#### Record extracts:

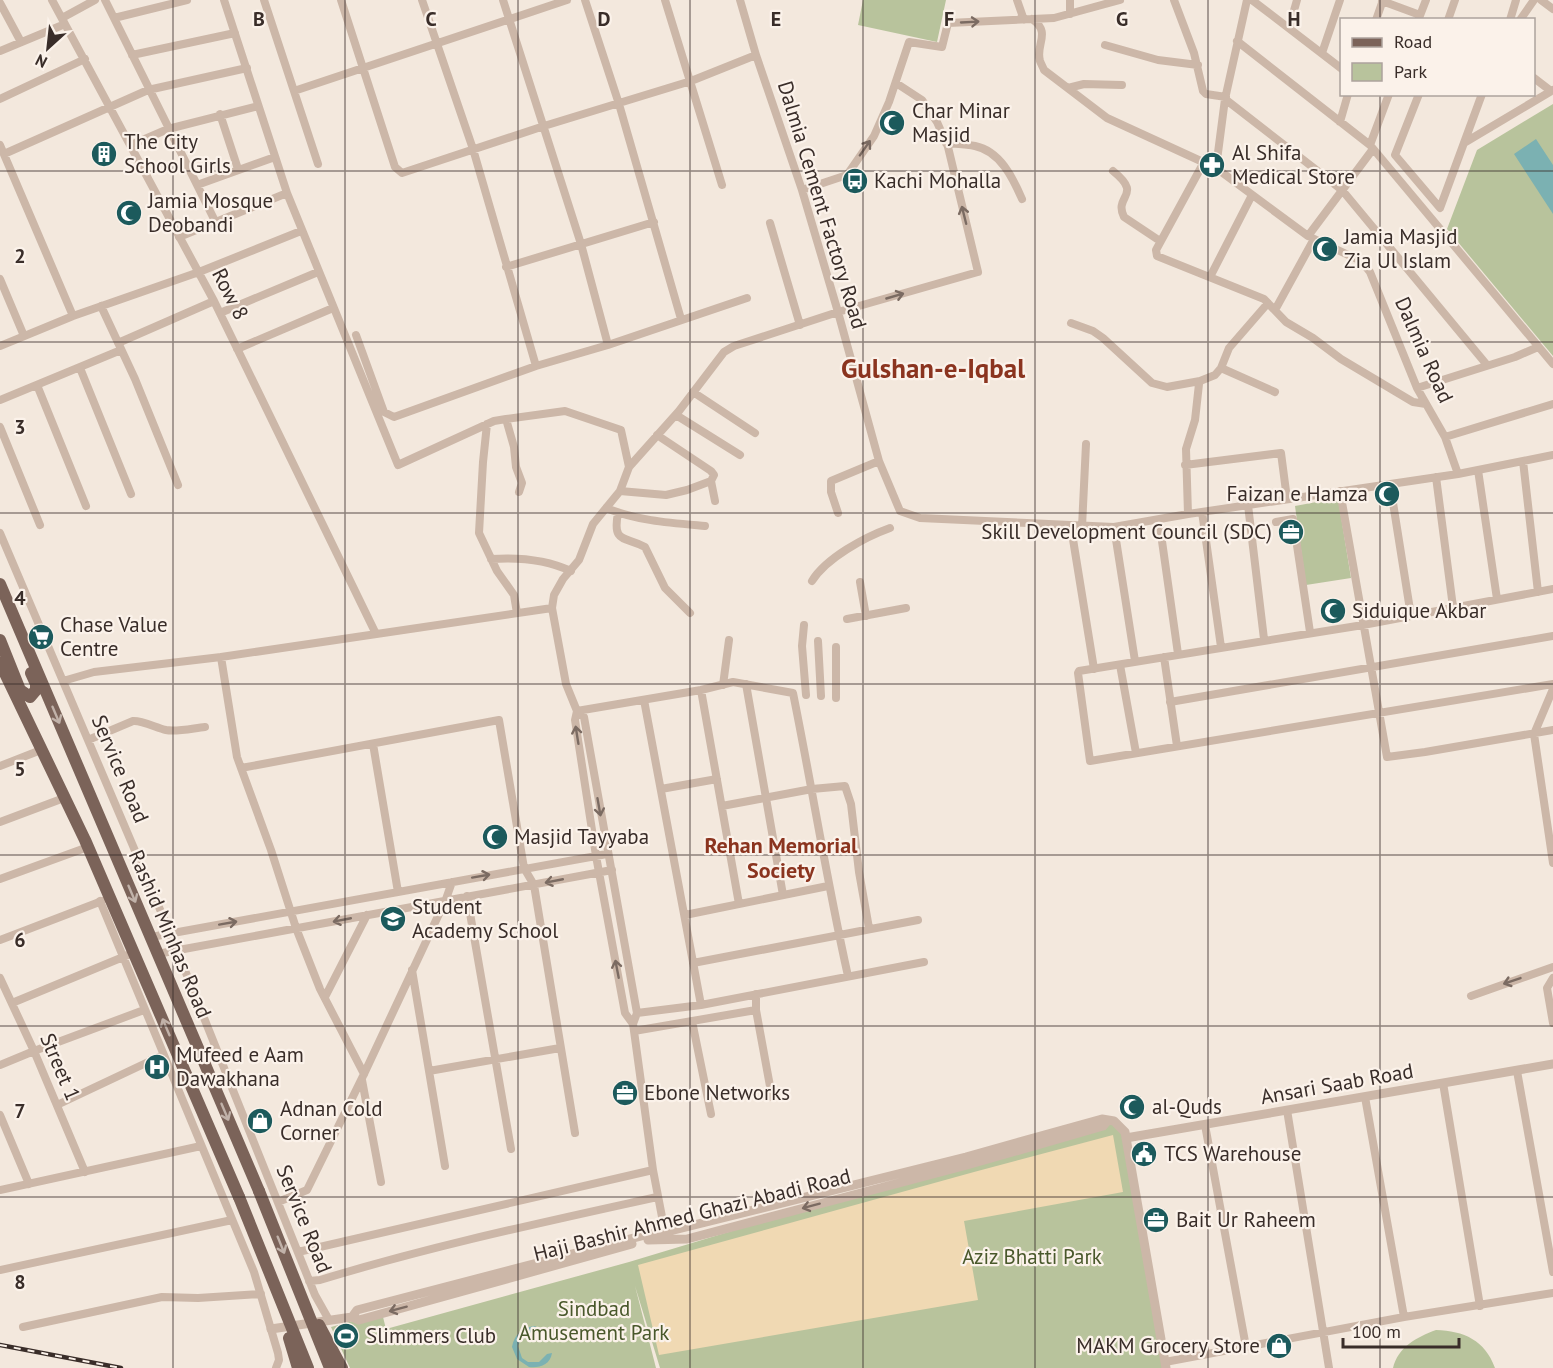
<svg xmlns="http://www.w3.org/2000/svg" width="1553" height="1368" font-family="'PT Sans',sans-serif">
<style>
.green{fill:#b8c39c}
.sand{fill:#f0d9b3}
.water{fill:#7bb1b2}
.lines{fill:none;stroke-linecap:round;stroke-linejoin:round}
.minor{stroke:#ccb7a8;stroke-width:8}
.tertiary{stroke:#ccb7a8;stroke-width:9}
.primary{stroke:#7b6359;stroke-width:12}
.rail-casing{stroke:#392d29;stroke-width:4.5}
.rail{stroke:#fbf2ea;stroke-width:2;stroke-dasharray:7;stroke-linecap:butt}
.primary-bridge{stroke:#7b6359;stroke-width:12}
.oneway{stroke:#7b6b62}
.oneway2{stroke:#c1b2a9}
.grid{fill:none;stroke:#392d29;stroke-width:1.5;stroke-opacity:0.55}
.labels{text-anchor:middle;stroke-width:4.5;stroke-linejoin:round;paint-order:stroke}
.poi-label{font-size:21px;fill:#392d29;stroke:#fbf2ea;text-anchor:start}
.street-label{font-size:21px;fill:#392d29;stroke:#fbf2ea}
.park-label{font-size:21px;fill:#49582b;stroke:#fbf2ea}
.neighbourhood-label{font-size:22px;font-weight:bold;fill:#8b341f;stroke:#fbf2ea}
.district-label{font-size:27px;font-weight:bold;fill:#8b341f;stroke:#fbf2ea}
.grid-label{font-size:20px;text-anchor:middle;font-weight:bold;fill:#392d29;stroke:#fbf2ea;stroke-width:4.5;stroke-linejoin:round;paint-order:stroke}
</style>
<rect width="100%" height="100%" fill="#f3e8dd"/>
<!-- green -->
<path class="green" d="M863,0H946L937,42L858,25Z
M1553,104V356L1447,229L1477,150Z
M1338,498L1351,578L1306,585L1295,506Z
M1103,1119L1114,1122L1126,1138L1165,1368H660L635,1286L656,1368H350L331,1327L382,1313L386,1329L629,1262Z
M1436,1330C1464,1331 1485,1340 1495,1368H1393C1398,1347 1417,1337 1436,1330Z"/>
<!-- sand -->
<path class="sand" d="M1113,1135L1123,1192L964,1221L978,1300L659,1355L638,1265L974,1172Z"/>
<!-- water -->
<path class="water" d="M1536,139L1553,165V214L1514,154Z
M534,1326L543,1329L550,1337L544,1339C535,1328 522,1334 518,1346L522,1358L528,1362H539L547,1354L552,1353C550,1365 540,1368 529,1367L517,1359L512,1347C514,1335 522,1328 534,1326Z"/>
<g class="lines">
<!-- minor -->
<path class="minor" d="M52,0L214,301L376,634
M105,0L215,221
M224,0L287,193L398,465L494,421L506,419L565,411L621,430L629,467
M264,0L318,164
M341,0L395,167L402,173L544,126L691,81L756,55
M422,0L473,149L536,366
M503,0L581,244L608,345
M585,0L619,104L681,319
M665,0L722,185
M740,0L756,55L802,190L838,312L879,461L900,511L920,518L1114,527L1188,514L1458,474L1553,455
M1017,0L1024,20
M1174,0L1194,53L1203,91L1206,94L1226,97
M1247,0L1225,99L1216,168L1308,236L1361,261L1370,272L1417,388L1445,437L1458,474
M1252,0L1342,69
M1541,0L1553,9
M1382,1L1420,15
M0,3L21,42
M1070,14V0
M62,18L95,0
M114,18L187,0
M1419,18L1426,0
M1032,19C1052,33 1035,44 1040,61C1041,64 1043,67 1044,70L1107,118L1216,168
M1376,20L1383,0
M1448,20L1455,0
M1510,20L1516,0
M1520,20L1534,0
M1289,28L1297,0
M1237,41L1370,145L1553,364
M1105,45L1158,60L1198,65
M0,51L65,24
M1322,53L1340,0
M132,55L235,33
M1534,78L1551,91
M1068,88L1084,84L1122,85
M294,91L567,0
M1419,94L1395,155L1440,208L1482,94
M0,99L85,59
M1225,99L1342,190L1487,365
M220,114L238,169
M1340,122L1348,94
M946,143C956,144 966,144 975,146C1000,151 1013,178 1022,199
M1464,143L1553,90
M0,145L73,316
M131,145L168,129L258,106
M1370,145L1389,94
M4,154L148,90L247,68
M1204,162L1156,250L1157,256L1264,299L1286,322L1313,338L1341,359L1413,402L1426,404
M1113,171C1144,196 1113,195 1124,217L1160,241
M197,185L275,157
M802,190L847,175L874,136L889,102L909,42L942,47L948,23L1054,18L1120,0
M770,223L800,325
M1308,236L1373,149
M179,237L287,193
M506,267L654,222
M1210,277L1252,195
M0,279L24,336
M101,306L135,379L178,485
M1275,310L1314,239
M220,313L318,272
M1071,323L1093,331L1103,338L1152,383L1167,387L1200,381
M356,335L384,412L394,417L536,366L608,345L747,298
M118,343L214,301
M0,346L73,316L199,272L301,231
M237,349L333,308
M80,368L131,494
M1221,368L1275,392
M37,385L86,506
M1417,388L1515,357L1538,347
M693,392L755,433
M0,400L121,350
M676,415L740,455
M506,419L514,447L516,467L522,483L519,492
M487,424L483,462L479,533L497,571L514,595L517,613
M0,427L40,525
M1445,437L1553,404
M1523,461L1538,592
M1185,465L1281,453L1287,499
M1478,470L1497,599
M1436,477L1453,607
M711,481L715,501
M1390,484L1411,616
M620,491L666,495L687,490L711,481L714,475L711,471L657,435
M1340,491L1387,757L1425,752L1553,730
M1248,505L1264,639
M606,508C638,521 671,523 705,526
M1202,512L1221,647
M618,513C612,544 625,536 645,547L665,588L690,613
M838,513L831,492V481L879,461
M1188,514L1186,449L1195,420L1199,384L1200,381L1215,375L1221,368L1229,348L1268,303
M1159,520L1178,654
M1276,522L1293,519L1310,632
M1071,527L1094,669
M1082,527L1086,444
M1114,527L1135,661
M0,533L170,933L315,1295L329,1320
M491,559C519,557 545,559 571,571
M812,581C826,558 865,537 890,528
M860,582L866,616
M1553,589L1363,625L1079,671L1078,673L1090,761L1553,684
M847,619L906,608
M804,625L802,646L806,695
M818,641L821,696
M221,657L237,757L271,850L296,928L320,989L364,1074
M1164,657L1177,746
M1120,665L1136,753
M63,681L94,672L221,657L552,608
M746,684L783,895
M723,685L729,640
M1553,689L1534,734L1553,863
M701,690L739,904
M836,698V647
M644,700L701,1005
M1170,702L1553,636
M577,711L584,717L637,1013L633,1024L634,1031L653,1170L663,1222V1235
M577,711L701,690L733,682L793,693C812,787 827,882 848,976
M88,740L133,721C141,720 157,728 166,730C177,732 194,728 205,727
M373,744L398,892
M0,766L41,750
M241,768L499,720L524,868L534,885L575,1133
M661,789L717,779
M722,806L812,789L845,786L851,804L859,872L869,928
M0,822L64,798
M0,879L88,847
M467,896L511,1149
M100,901L254,1272L278,1353L279,1360L276,1368
M685,915L828,886
M151,937L607,854
M0,940L102,901
M157,954L612,870
M693,963L918,920
M412,970L445,1166
M0,978L34,1051L85,1172
M1553,978L1547,988L1553,1023
M756,994V1010L772,1097
M1471,996L1553,967
M325,997L367,915
M12,1003L128,955
M637,1013L701,1005L924,962
M692,1021L711,1114
M633,1024L625,1013L596,856L575,720L577,711L566,684L552,608L554,595L563,579L579,560L593,524L620,491L629,467L679,411L724,352L734,346L838,312L978,272L948,147L937,122L922,100L896,83
M634,1031L756,1010
M0,1065L34,1051L144,1010
M429,1071L560,1048
M1517,1071L1553,1272
M362,1080L381,1182
M1443,1083L1480,1306
M1365,1097L1404,1317
M57,1105L163,1055
M1287,1110L1329,1368
M0,1115L29,1184
M1205,1125L1246,1347
M0,1190L201,1146
M278,1202L307,1190L364,1074L446,899L452,882
M298,1252L653,1170
M0,1270L232,1220
M309,1281L320,1280C431,1246 544,1222 657,1197
M23,1327L162,1297L198,1298L261,1294
M1165,1362L1404,1317L1553,1293"/>
<!-- tertiary -->
<path class="tertiary" d="M1126,1138L1553,1064
M648,1240L687,1239L967,1165L1103,1126L1108,1120
M352,1317L357,1310L649,1234L670,1231L966,1157L1102,1119L1114,1121L1125,1132L1166,1368
M271,1329L352,1317L359,1320L632,1244"/>
<!-- primary -->
<path class="primary" d="M0,584L259,1191
M0,640L20,690L30,697L36,690V684L31,673
M0,663L85,840L239,1197"/>
<!-- rail casing -->
<g class="rail-casing">
<path id="rail" d="M0,1345L121,1368"/>
</g>
<!-- rail -->
<use href="#rail" class="rail"/>
<!-- primary-bridge -->
<path class="primary-bridge" d="M259,1191L330,1368
M239,1197L308,1368
M319,1325L342,1368
M289,1338L298,1368"/>
</g>
<!-- one-way arrows -->
<defs><path id="oneway-shaft" d="M-6 0H5M1.5-3L5.5 0L1.5 3" fill="none" stroke-width="1.6" stroke-linecap="round" stroke-linejoin="round" transform="scale(1.5)"/></defs>
<g class="oneway">
<use href="#oneway-shaft" transform="translate(970 22) rotate(-3)"/>
<use href="#oneway-shaft" transform="translate(865 148) rotate(-55)"/>
<use href="#oneway-shaft" transform="translate(964 215) rotate(-104)"/>
<use href="#oneway-shaft" transform="translate(895 296) rotate(-16)"/>
<use href="#oneway-shaft" transform="translate(577 735) rotate(-99)"/>
<use href="#oneway-shaft" transform="translate(599 807) rotate(80)"/>
<use href="#oneway-shaft" transform="translate(481 876) rotate(-10)"/>
<use href="#oneway-shaft" transform="translate(554 881) rotate(169)"/>
<use href="#oneway-shaft" transform="translate(342 920) rotate(169)"/>
<use href="#oneway-shaft" transform="translate(228 923) rotate(-10)"/>
<use href="#oneway-shaft" transform="translate(617 969) rotate(-101)"/>
<use href="#oneway-shaft" transform="translate(1512 981) rotate(161)"/>
<use href="#oneway-shaft" transform="translate(811 1206) rotate(165)"/>
<use href="#oneway-shaft" transform="translate(398 1309) rotate(165)"/>
</g>
<g class="oneway2">
<use href="#oneway-shaft" transform="translate(56 715) rotate(67)"/>
<use href="#oneway-shaft" transform="translate(132 894) rotate(67)"/>
<use href="#oneway-shaft" transform="translate(166 1027) rotate(-113)"/>
<use href="#oneway-shaft" transform="translate(225 1112) rotate(67)"/>
<use href="#oneway-shaft" transform="translate(281 1245) rotate(68)"/>
</g>
<!-- grid -->
<path class="grid" d="M173,0V1368M345,0V1368M518,0V1368M690,0V1368M863,0V1368M1035,0V1368M1208,0V1368M1380,0V20M1380,94V1368M0,171H1553M0,342H1553M0,513H1553M0,684H1553M0,855H1553M0,1026H1553M0,1197H1553"/>
<!-- icons -->
<defs>
<g id="mosque-disc" transform="scale(1.35)"><circle r="9.5" fill="#1c5a5c" stroke="#fbf2ea"/><path d="M3.5-4.9A6 6 0 1 0 3.5 4.9A5 5 0 1 1 3.5-4.9Z" fill="#fff"/></g>
<g id="building-disc" transform="scale(1.35)"><circle r="9.5" fill="#1c5a5c" stroke="#fbf2ea"/><path d="M-4-6H4V6H1V3H-1V6H-4ZM-2.5-4.3h1.7v1.8h-1.7ZM.8-4.3h1.7v1.8H.8ZM-2.5-1h1.7V.8h-1.7ZM.8-1h1.7V.8H.8Z" fill="#fff"/></g>
<g id="pharmacy-disc" transform="scale(1.35)"><circle r="9.5" fill="#1c5a5c" stroke="#fbf2ea"/><path d="M-2-6h4v4h4v4h-4v4h-4v-4h-4v-4h4Z" fill="#fff"/></g>
<g id="bus-disc" transform="scale(1.35)"><circle r="9.5" fill="#1c5a5c" stroke="#fbf2ea"/><path d="M-5-6H5V4H4V6H2V4H-2V6H-4V4H-5ZM-3.5-4V0h7V-4ZM-3.5 1.2v1.5H-2V1.2ZM2 1.2v1.5H3.5V1.2Z" fill="#fff"/></g>
<g id="office-disc" transform="scale(1.35)"><circle r="9.5" fill="#1c5a5c" stroke="#fbf2ea"/><path d="M-6-3h4V-5.5h4V-3h4V5H-6ZM-1-4.5V-3h2v-1.5ZM-6 0V1H6V0Z" fill="#fff"/></g>
<g id="supermarket-disc" transform="scale(1.35)"><circle r="9.5" fill="#1c5a5c" stroke="#fbf2ea"/><path d="M-6-5.5h2.5l.6 2H6L4.5 2H-2.5L-4.4-4H-6ZM-1.5 3.2a1.3 1.3 0 1 0 .1 0ZM3 3.2a1.3 1.3 0 1 0 .1 0Z" fill="#fff"/></g>
<g id="school-disc" transform="scale(1.35)"><circle r="9.5" fill="#1c5a5c" stroke="#fbf2ea"/><path d="M0-5L7-2L0 1L-7-2ZM-4 1L0 2.5L4 1V4Q0 6-4 4Z" fill="#fff"/></g>
<g id="hospital-disc" transform="scale(1.35)"><circle r="9.5" fill="#1c5a5c" stroke="#fbf2ea"/><path d="M-5-5h3v3.5h4V-5h3V5h-3V1.5h-4V5h-3Z" fill="#fff"/></g>
<g id="shop-disc" transform="scale(1.35)"><circle r="9.5" fill="#1c5a5c" stroke="#fbf2ea"/><path d="M-5-2.5h2.3a2.7 3.5 0 0 1 5.4 0H5L5.5 6h-11ZM-1.5-2.5h3a1.5 2.3 0 0 0-3 0Z" fill="#fff"/></g>
<g id="civic-disc" transform="scale(1.35)"><circle r="9.5" fill="#1c5a5c" stroke="#fbf2ea"/><path d="M-.6-6.5H3V-4.5H.6V-3L4-1V1h2V6H-6V1h2V-1L-.6-3ZM-1.2 2.5V6h2.4V2.5Z" fill="#fff"/></g>
<g id="stadium-disc" transform="scale(1.35)"><circle r="9.5" fill="#1c5a5c" stroke="#fbf2ea"/><path d="M0-5a6.5 5 0 1 0 0 10a6.5 5 0 1 0 0-10ZM-3.5-1.8h7v3.6h-7Z" fill="#fff"/></g>
</defs>
<g fill-rule="evenodd">
<use href="#mosque-disc" x="892" y="123"/>
<use href="#building-disc" x="104" y="154"/>
<use href="#pharmacy-disc" x="1212" y="165"/>
<use href="#bus-disc" x="855" y="181"/>
<use href="#mosque-disc" x="129" y="213"/>
<use href="#mosque-disc" x="1325" y="249"/>
<use href="#mosque-disc" x="1387" y="494"/>
<use href="#office-disc" x="1291" y="532"/>
<use href="#mosque-disc" x="1333" y="611"/>
<use href="#supermarket-disc" x="41" y="637"/>
<use href="#mosque-disc" x="495" y="837"/>
<use href="#school-disc" x="393" y="919"/>
<use href="#hospital-disc" x="157" y="1067"/>
<use href="#office-disc" x="625" y="1093"/>
<use href="#mosque-disc" x="1132" y="1107"/>
<use href="#shop-disc" x="260" y="1121"/>
<use href="#civic-disc" x="1144" y="1154"/>
<use href="#office-disc" x="1156" y="1220"/>
<use href="#stadium-disc" x="346" y="1336"/>
<use href="#shop-disc" x="1279" y="1346"/>
</g>
<g class="labels">
<!-- poi labels -->
<g class="poi-label">
<text x="912" y="118">Char Minar<tspan x="912" dy="24">Masjid</tspan></text>
<text x="124" y="149">The City<tspan x="124" dy="24">School Girls</tspan></text>
<text x="1232" y="160">Al Shifa<tspan x="1232" dy="24">Medical Store</tspan></text>
<text x="874" y="188">Kachi Mohalla</text>
<text x="148" y="208">Jamia Mosque<tspan x="148" dy="24">Deobandi</tspan></text>
<text x="1344" y="244">Jamia Masjid<tspan x="1344" dy="24">Zia Ul Islam</tspan></text>
<text x="1368" y="501" text-anchor="end">Faizan e Hamza</text>
<text x="1272" y="539" text-anchor="end">Skill Development Council (SDC)</text>
<text x="1352" y="618">Siduique Akbar</text>
<text x="60" y="632">Chase Value<tspan x="60" dy="24">Centre</tspan></text>
<text x="514" y="844">Masjid Tayyaba</text>
<text x="412" y="914">Student<tspan x="412" dy="24">Academy School</tspan></text>
<text x="176" y="1062">Mufeed e Aam<tspan x="176" dy="24">Dawakhana</tspan></text>
<text x="644" y="1100">Ebone Networks</text>
<text x="1152" y="1114">al-Quds</text>
<text x="280" y="1116">Adnan Cold<tspan x="280" dy="24">Corner</tspan></text>
<text x="1164" y="1161">TCS Warehouse</text>
<text x="1176" y="1227">Bait Ur Raheem</text>
<text x="366" y="1343">Slimmers Club</text>
<text x="1260" y="1353" text-anchor="end">MAKM Grocery Store</text>
</g>
<!-- street labels -->
<g class="street-label">
<text transform="translate(822 205) rotate(73)" y="7">Dalmia Cement Factory Road</text>
<text transform="translate(230 294) rotate(63)" y="7">Row 8</text>
<text transform="translate(1424 350) rotate(66)" y="7">Dalmia Road</text>
<text transform="translate(120 769) rotate(67)" y="7">Service Road</text>
<text transform="translate(170 934) rotate(67)" y="7">Rashid Minhas Road</text>
<text transform="translate(60 1067) rotate(67)" y="7">Street 1</text>
<text transform="translate(1337 1084) rotate(-10)" y="7">Ansari Saab Road</text>
<text transform="translate(692 1215) rotate(-14)" y="7">Haji Bashir Ahmed Ghazi Abadi Road</text>
<text transform="translate(304 1219) rotate(68)" y="7">Service Road</text>
</g>
<!-- park labels -->
<g class="park-label">
<text x="1032" y="1264">Aziz Bhatti Park</text>
<text x="594" y="1316">Sindbad<tspan x="594" dy="24">Amusement Park</tspan></text>
</g>
<!-- neighbourhood labels -->
<g class="neighbourhood-label">
<text x="781" y="853">Rehan Memorial<tspan x="781" dy="25">Society</tspan></text>
</g>
<!-- district labels -->
<g class="district-label">
<text x="933" y="378">Gulshan-e-Iqbal</text>
</g>
</g>
<g class="grid-label">
<text x="259" y="26">B</text>
<text x="431" y="26">C</text>
<text x="604" y="26">D</text>
<text x="776" y="26">E</text>
<text x="949" y="26">F</text>
<text x="1122" y="26">G</text>
<text x="1294" y="26">H</text>
<text x="20" y="263">2</text>
<text x="20" y="434">3</text>
<text x="20" y="605">4</text>
<text x="20" y="776">5</text>
<text x="20" y="947">6</text>
<text x="20" y="1118">7</text>
<text x="20" y="1289">8</text>
</g>
<!-- legend -->
<rect x="1340" y="18" width="195" height="78" fill="#fbf2ea" stroke="#ada39d" stroke-width="1.5"/>
<rect x="1352" y="38" width="30" height="9" fill="#7b6359" stroke="#ada39d" stroke-width="1.5"/>
<text x="1394" y="48" font-size="18" fill="#392d29">Road</text>
<rect x="1352" y="63" width="30" height="18" fill="#b8c39c" stroke="#ada39d" stroke-width="1.5"/>
<text x="1394" y="78" font-size="18" fill="#392d29">Park</text>
<!-- north arrow -->
<g transform="translate(48 48) rotate(207)" stroke="#fbf2ea" stroke-width="4.5" paint-order="stroke">
<path d="M0-4.5L10 22L0 15L-10 22Z" fill="#392d29"/>
<text y="-9" font-size="16" font-weight="bold" text-anchor="middle" fill="#392d29">N</text>
</g>
<!-- scale -->
<path d="M1343 1338v9h116v-9" fill="none" stroke="#392d29" stroke-width="3"/>
<text x="1352" y="1338" font-size="18" fill="#392d29" stroke="#fbf2ea" stroke-width="4.5" paint-order="stroke">100 m</text>
</svg>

#### What is needed:
Among the lines of the listing above, which ones contain the word "civic"? Show them.

#### Answer box:
<g id="civic-disc" transform="scale(1.35)"><circle r="9.5" fill="#1c5a5c" stroke="#fbf2ea"/><path d="M-.6-6.5H3V-4.5H.6V-3L4-1V1h2V6H-6V1h2V-1L-.6-3ZM-1.2 2.5V6h2.4V2.5Z" fill="#fff"/></g>
<use href="#civic-disc" x="1144" y="1154"/>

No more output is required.